Belizean media met with the now professor for a decade of the Instituto Tecnológico Autónomo de Mexico (ITAM) in Mexico City. The hour-long taped discussion was facilitated by the US Embassy in Belmopan as part of a project titled “From Fear to Facts: Demystifying the ICJ.” The ultimate plan is for the media group to travel to the ICJ for an educational visit at the end of November.
Among the expectations is for the media to learn about and witness first-hand some of the processes of the Court. Having represented Mexico against the United States in the contentious Avena Case, Bernal knows all too well those processes and called them complicated and extensive.

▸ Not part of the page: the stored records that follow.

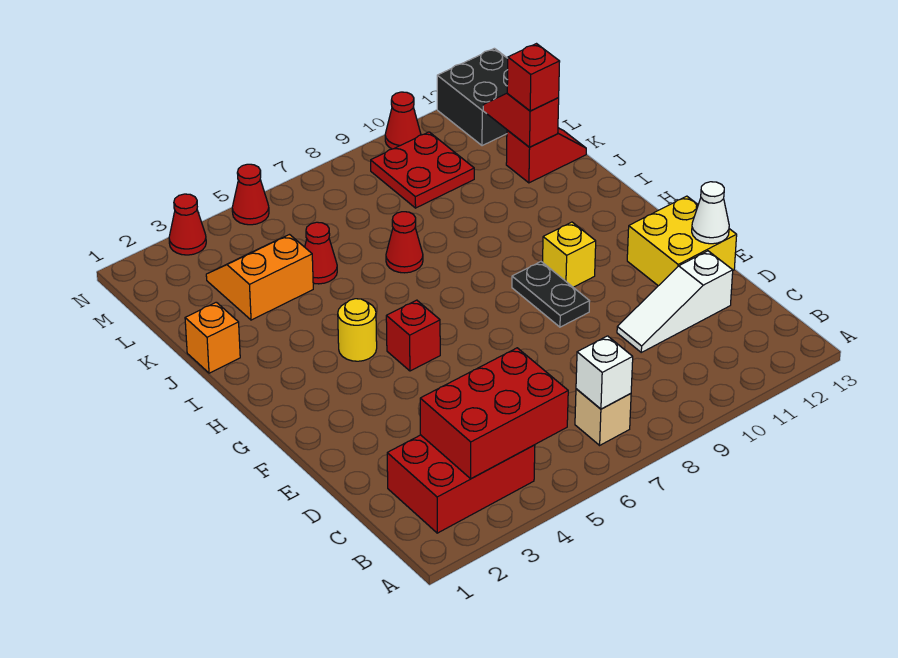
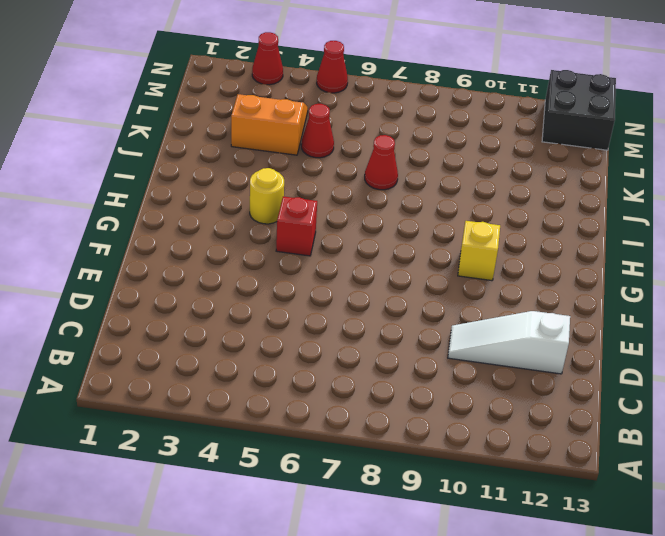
none -> red 2x3 brick [387,435,535,533]
none -> tan 1x1 brick [575,389,631,445]
none -> yellow 2x2 brick [627,196,737,286]

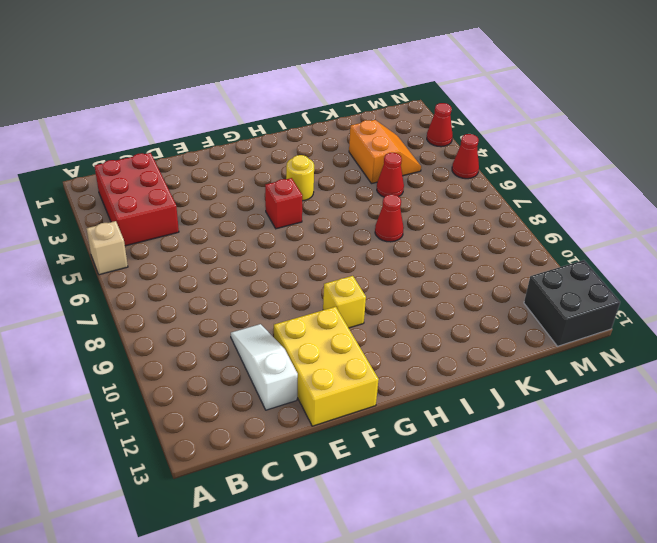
tan 1x1 brick [86,221,128,275] -> tan 1x1 brick moved to [575,389,631,445]
yellow 2x3 brick [274,307,379,426] -> yellow 2x2 brick [627,196,737,286]
none -> black 1x2 plate [512,261,590,327]
none -> orange 1x1 brick [185,302,240,373]
none -> red 1x2 slope [506,128,586,183]

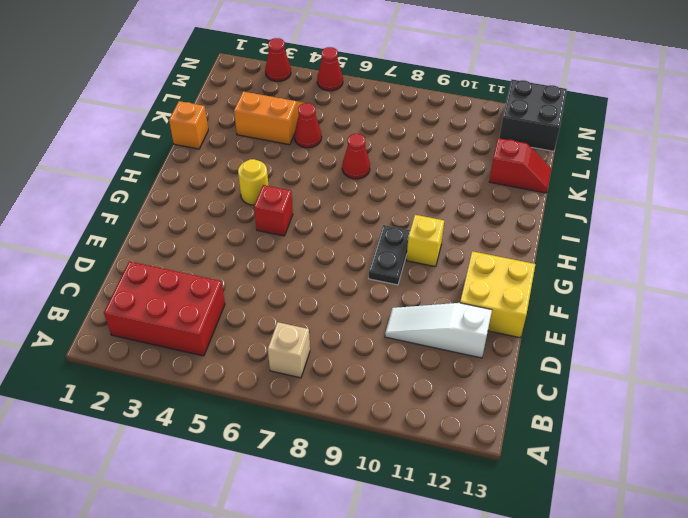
none -> red 2x2 plate [371,132,474,208]
none -> red 1x1 cone [385,92,421,149]
none -> red 2x3 brick [420,348,568,479]

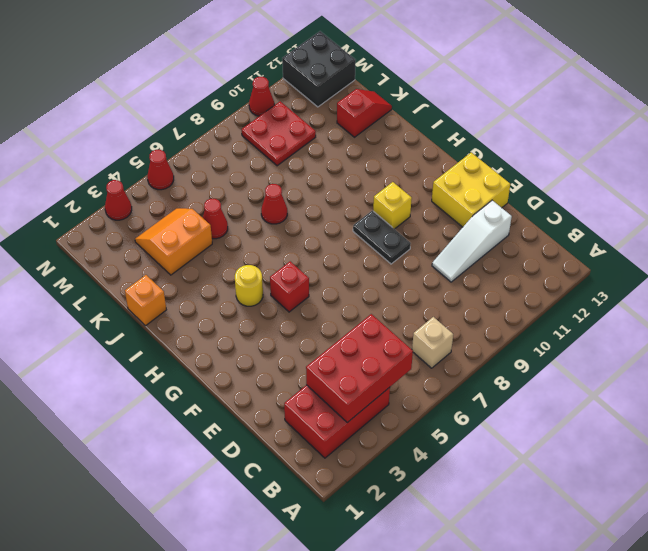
none -> white 1x1 brick [576,336,633,409]
none -> white 1x1 cone [692,182,729,244]
none -> red 1x2 slope [483,93,559,147]

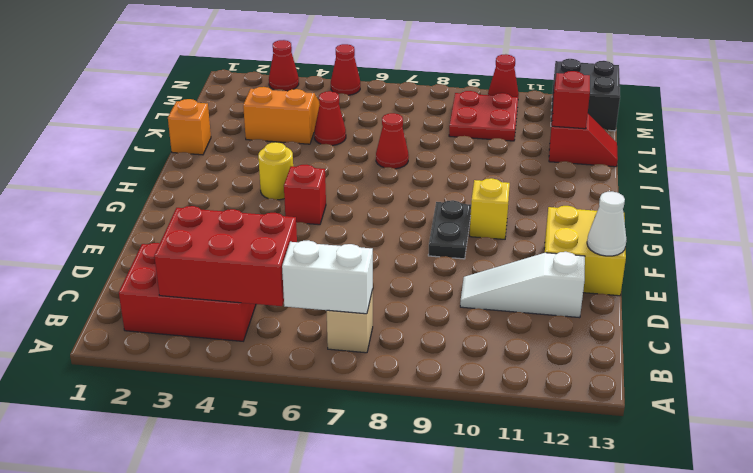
white 1x2 brick [282,240,373,314] -> white 1x1 brick [576,336,633,409]
none -> red 1x1 brick [507,44,560,111]

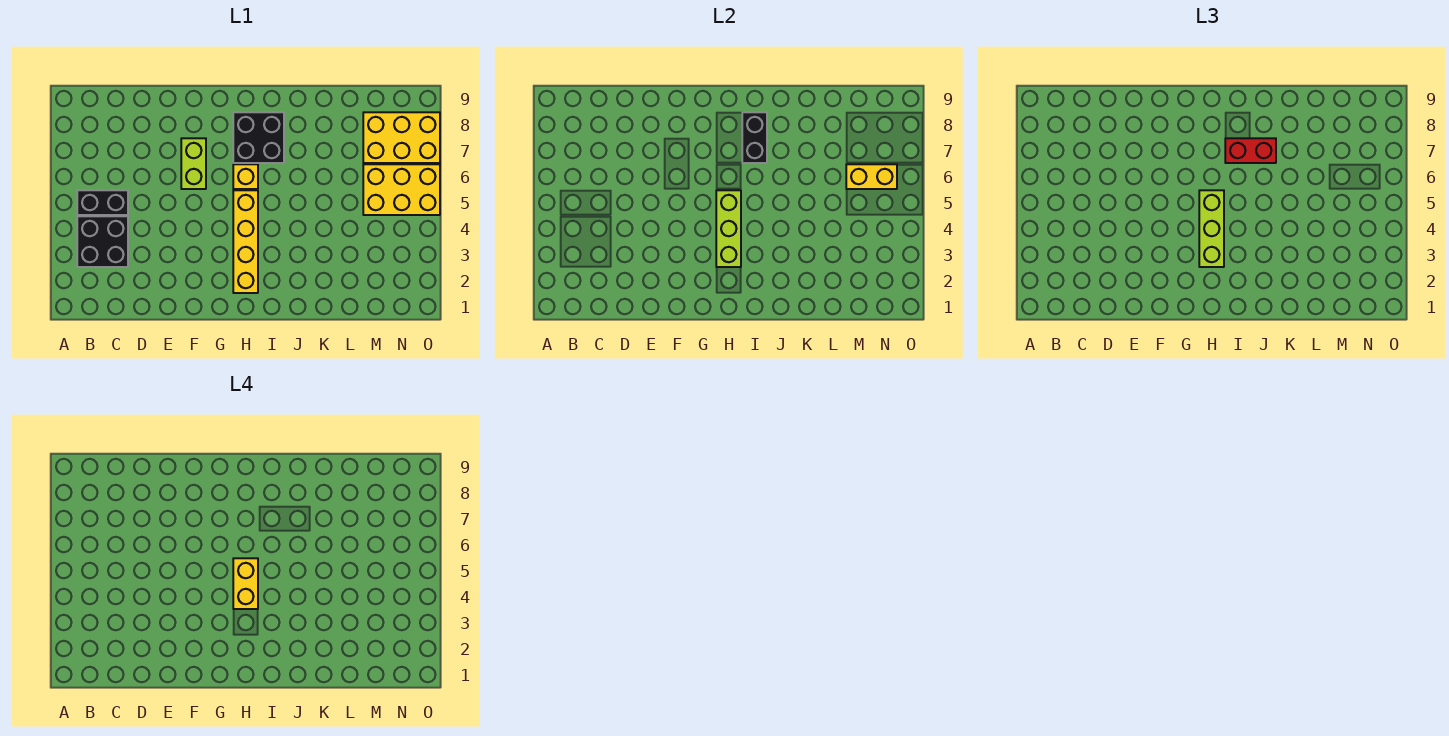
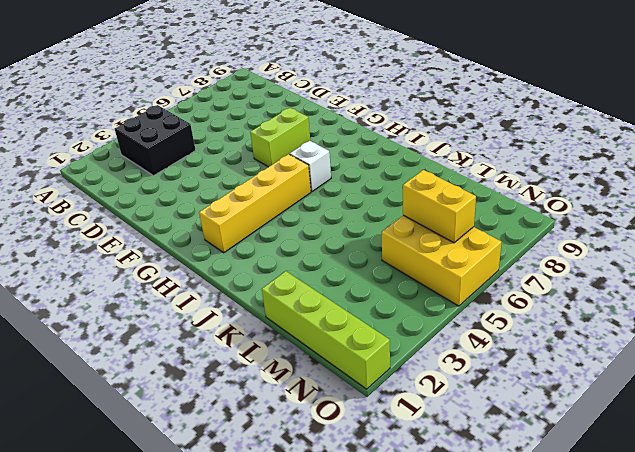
white 1x1 brick [290,141,331,192] -> yellow 1x1 brick [233,164,258,189]
lime 1x4 brick [262,271,390,389] -> none
none -> black 1x2 brick [77,190,128,215]
none -> black 2x2 brick [233,112,284,163]
none -> yellow 2x3 brick [363,112,440,163]

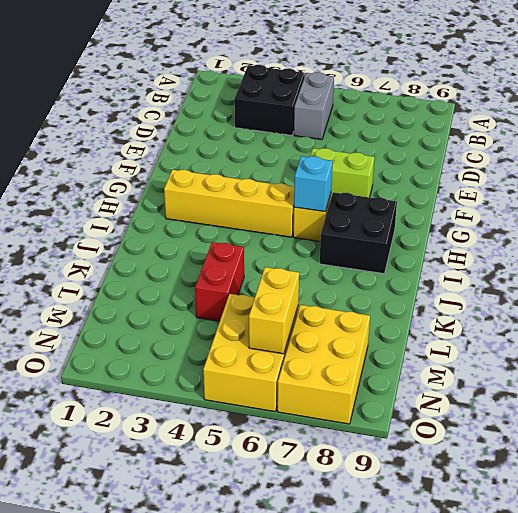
grey 1x2 brick [294,72,334,139] -> black 1x2 brick [77,190,128,215]
cyan 1x1 brick [294,156,333,212] -> none
red 1x2 brick [195,242,244,321] -> red 1x2 brick moved to [1225,138,1276,163]
none -> lime 1x3 brick [716,190,741,267]
none -> black 1x2 brick [742,112,767,163]
none -> lime 1x3 brick [1199,190,1224,267]

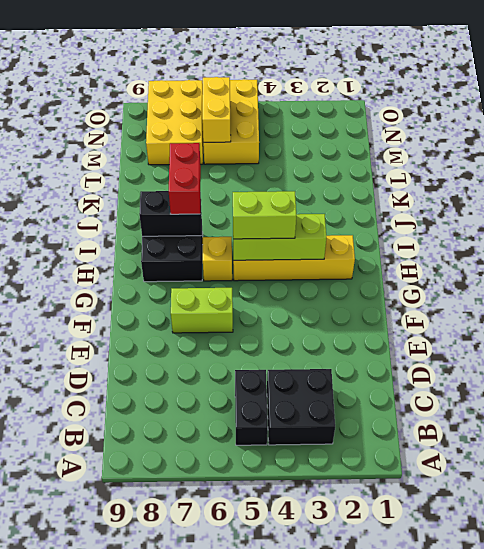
lime 1x2 brick [233,191,296,239] -> lime 1x3 brick [1199,190,1224,267]
none -> yellow 1x2 brick [233,558,258,609]

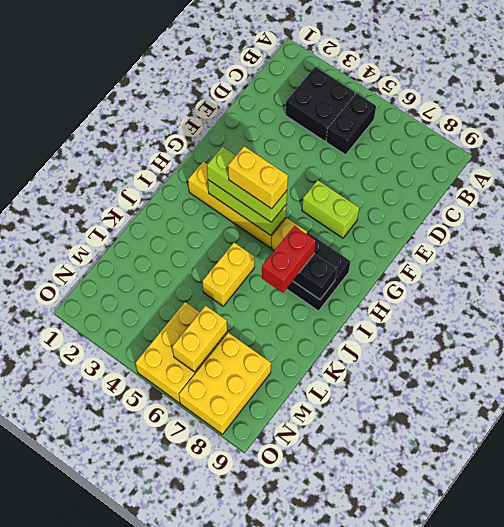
yellow 1x2 brick [202,243,254,306] -> none

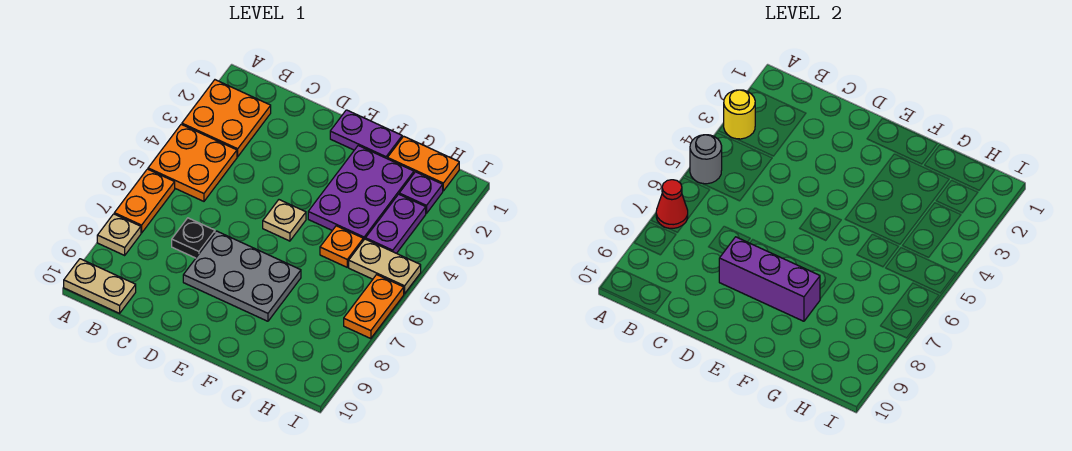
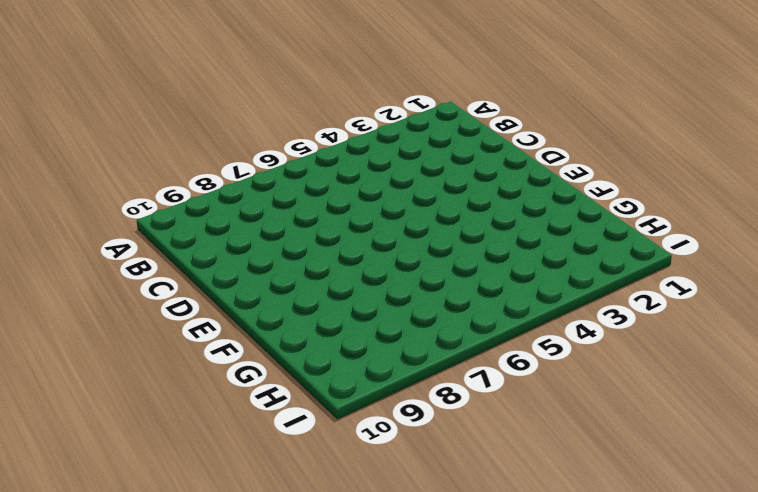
none -> orange 2x2 plate [182,80,271,157]
none -> orange 2x2 plate [148,124,237,201]
none -> orange 1x2 plate [114,169,175,233]

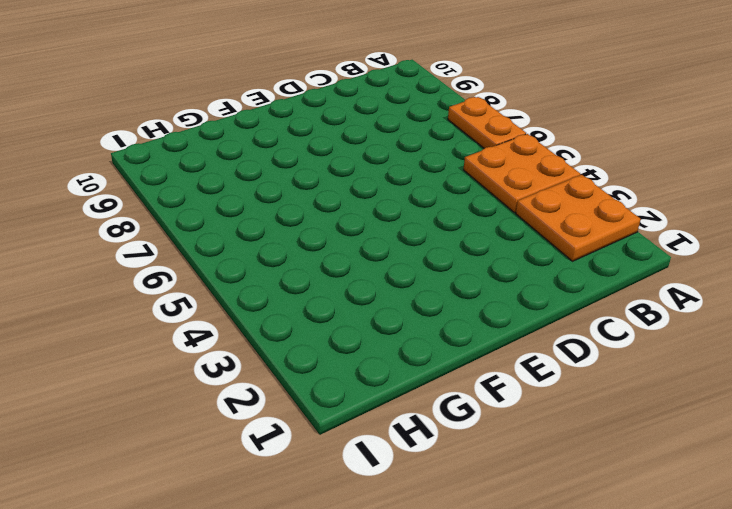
none -> tan 1x1 plate [97,214,141,255]
none -> tan 1x2 plate [64,259,136,313]
none -> black 1x1 plate [172,218,215,258]

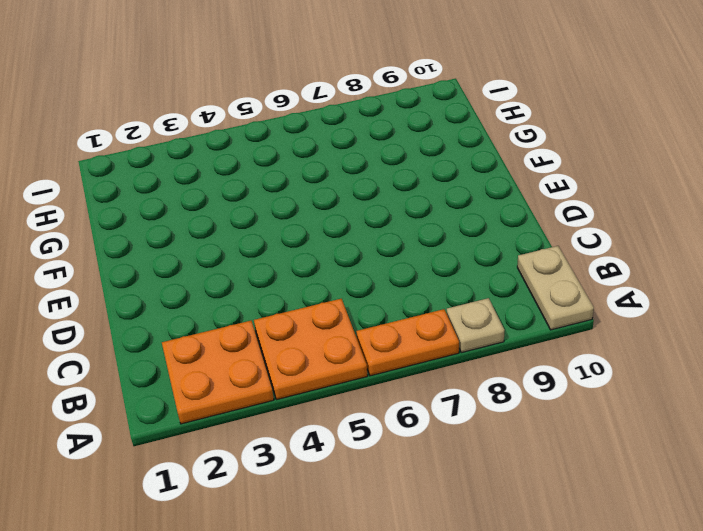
none -> black 1x1 plate [172,218,215,258]
none -> grey 2x3 plate [183,231,301,321]
none -> purple 1x2 plate [330,110,402,159]

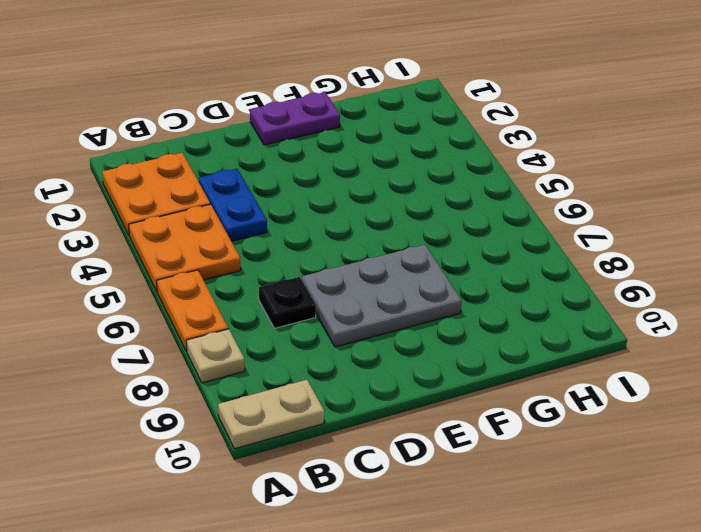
blue 1x2 plate [199,169,267,241] -> none
none -> tan 1x1 plate [263,200,306,241]
none -> purple 2x3 plate [308,146,414,240]
none -> orange 1x2 plate [388,136,459,191]

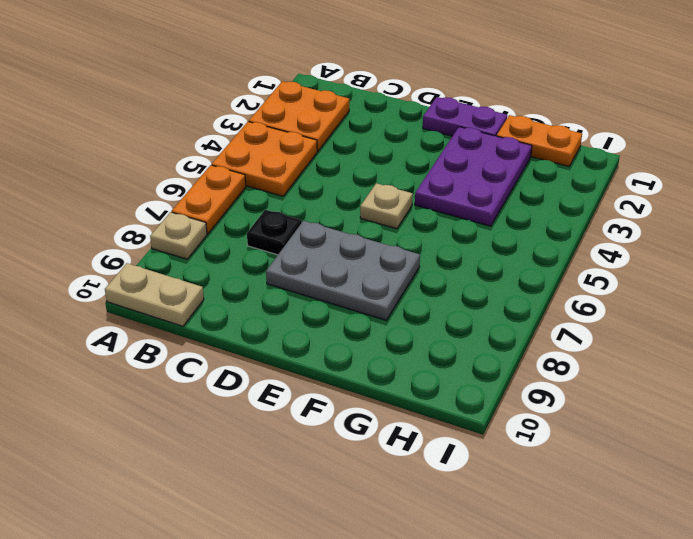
none -> orange 1x1 plate [320,226,363,267]
none -> purple 1x1 plate [399,172,443,213]
none -> purple 1x2 plate [366,194,426,253]

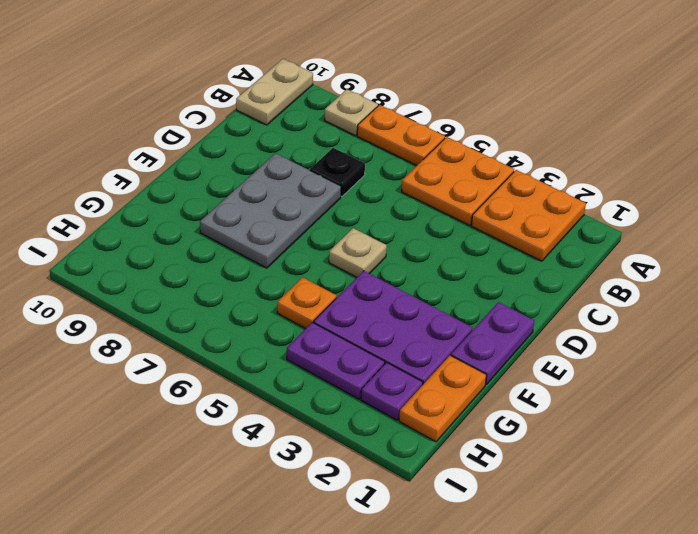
none -> tan 1x2 plate [349,239,421,294]
none -> orange 1x2 plate [344,275,404,339]
none -> yellow 1x1 round brick [724,90,755,139]

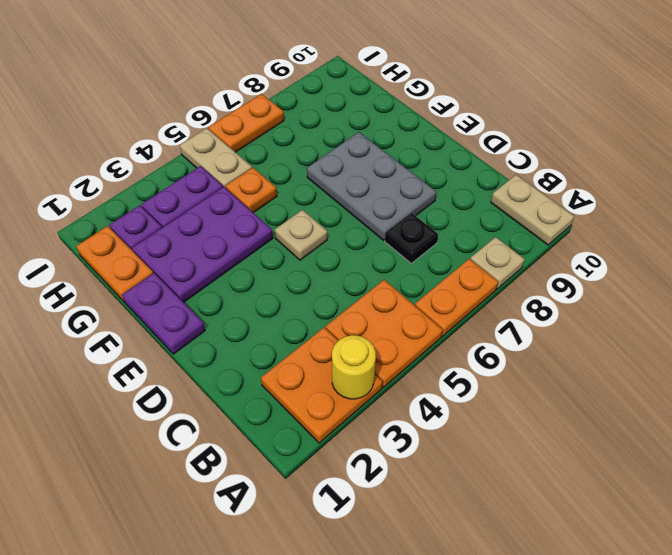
none -> grey 1x1 round brick [690,135,722,184]
none -> red 1x1 cone [656,180,688,228]
none -> purple 1x3 brick [719,237,820,321]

In what has been Mexico’s only case before the ICJ, the state complained that the US breached the Vienna Convention by not providing immediate consular access to 54 Mexican nationals who were arrested, tried and sentenced to death. In 2004 the ICJ ruled in favour of Mexico. However, the US has since executed 3 of the Mexicans in breach of the ICJ ruling. Professor Bernal admitted that the ICJ has no enforcement arm and added that recourse to the United Nations Security Council is also futile as it could only condemn the attitude of the non-compliant state, asking them to comply with the judgment, “and that’s it.”
Taking into account considerations about the composition of the 15-member Bench at the ICJ was slightly complicated. Bernal called them “great jurists” appointed by the UN at “the most impartial possible court in the world.” But then he referenced that it will give Belize some confidence that a Jamaican and Brazilian jurist currently sit on the bench. Also of note, he said, is that for the first time in the ICJ’s history the UN last year did not vote for a British judge (something he believes we should study).
We therefore asked about the likelihood of geopolitics coming into play at the ICJ. While he would not deny that judges are only human with individual tendencies and “politics are politics and I’m sure all the judges read the papers everyday,” the law professor hastened to clarify that “judges are individual; they don’t represent their countries”. He affirmed too that “the judgment is based on one thing: international law.”
Were Belize and Guatemala to end up before the ICJ, Bernal says the 1859 boundary treaty between Great Britain and Guatemala would be the essence of the case and in his limited knowledge of the dispute, “Guatemala has very little rights over what it’s claiming.”